PROBLEM REQUIREMENTS — Extract every line of each item below and reproduce it word for word, without changing anything.

DATA FOR THIS TASK —
——————————

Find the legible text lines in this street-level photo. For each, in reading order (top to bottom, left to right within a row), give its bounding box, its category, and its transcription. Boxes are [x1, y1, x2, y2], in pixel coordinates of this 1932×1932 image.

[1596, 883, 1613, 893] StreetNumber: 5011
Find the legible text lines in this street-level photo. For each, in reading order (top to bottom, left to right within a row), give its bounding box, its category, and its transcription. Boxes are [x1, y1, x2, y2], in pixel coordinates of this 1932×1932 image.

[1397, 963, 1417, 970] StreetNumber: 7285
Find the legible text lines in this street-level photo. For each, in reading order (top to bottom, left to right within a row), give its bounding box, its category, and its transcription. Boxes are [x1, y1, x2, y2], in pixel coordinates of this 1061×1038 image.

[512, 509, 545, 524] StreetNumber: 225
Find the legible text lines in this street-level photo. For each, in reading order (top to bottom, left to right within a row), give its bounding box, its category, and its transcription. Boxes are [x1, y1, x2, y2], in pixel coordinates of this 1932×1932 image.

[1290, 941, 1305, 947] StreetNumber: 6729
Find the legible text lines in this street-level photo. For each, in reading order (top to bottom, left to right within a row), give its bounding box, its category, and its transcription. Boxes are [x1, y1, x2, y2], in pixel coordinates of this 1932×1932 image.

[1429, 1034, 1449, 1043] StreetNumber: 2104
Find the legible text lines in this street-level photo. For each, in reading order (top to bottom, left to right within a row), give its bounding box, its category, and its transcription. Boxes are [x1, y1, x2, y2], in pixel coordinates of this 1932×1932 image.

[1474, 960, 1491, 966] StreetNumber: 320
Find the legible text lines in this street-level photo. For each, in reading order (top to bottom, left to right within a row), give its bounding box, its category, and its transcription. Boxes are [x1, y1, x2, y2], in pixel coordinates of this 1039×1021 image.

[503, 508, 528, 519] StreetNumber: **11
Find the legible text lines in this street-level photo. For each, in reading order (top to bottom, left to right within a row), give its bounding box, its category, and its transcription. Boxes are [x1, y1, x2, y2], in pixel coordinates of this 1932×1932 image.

——————————

OUTPUT OF THE EXERCISE —
Find the legible text lines in this street-level photo. For each, in reading order (top to bottom, left to right within a row), give its bounding box, its category, and its transcription. Boxes are [x1, y1, x2, y2], in pixel coordinates of this 1932×1932 image.

[1596, 883, 1613, 893] StreetNumber: 5011
Find the legible text lines in this street-level photo. For each, in reading order (top to bottom, left to right within a row), give its bounding box, its category, and its transcription. Boxes are [x1, y1, x2, y2], in pixel coordinates of this 1932×1932 image.

[1397, 963, 1417, 970] StreetNumber: 7285
Find the legible text lines in this street-level photo. For each, in reading order (top to bottom, left to right within a row), give its bounding box, its category, and its transcription. Boxes are [x1, y1, x2, y2], in pixel coordinates of this 1061×1038 image.

[512, 509, 545, 524] StreetNumber: 225
Find the legible text lines in this street-level photo. For each, in reading order (top to bottom, left to right within a row), give its bounding box, its category, and its transcription. Boxes are [x1, y1, x2, y2], in pixel coordinates of this 1932×1932 image.

[1290, 941, 1305, 947] StreetNumber: 6729
Find the legible text lines in this street-level photo. For each, in reading order (top to bottom, left to right within a row), give its bounding box, its category, and its transcription. Boxes are [x1, y1, x2, y2], in pixel coordinates of this 1932×1932 image.

[1429, 1034, 1449, 1043] StreetNumber: 2104
Find the legible text lines in this street-level photo. For each, in reading order (top to bottom, left to right within a row), give its bounding box, its category, and its transcription. Boxes are [x1, y1, x2, y2], in pixel coordinates of this 1932×1932 image.

[1474, 960, 1491, 966] StreetNumber: 320
Find the legible text lines in this street-level photo. For each, in reading order (top to bottom, left to right within a row), give its bounding box, its category, and its transcription. Boxes are [x1, y1, x2, y2], in pixel coordinates of this 1039×1021 image.

[503, 508, 528, 519] StreetNumber: **11
Find the legible text lines in this street-level photo. For each, in reading order (top to bottom, left to right within a row), give its bounding box, its category, and its transcription. Boxes are [x1, y1, x2, y2], in pixel coordinates of this 1932×1932 image.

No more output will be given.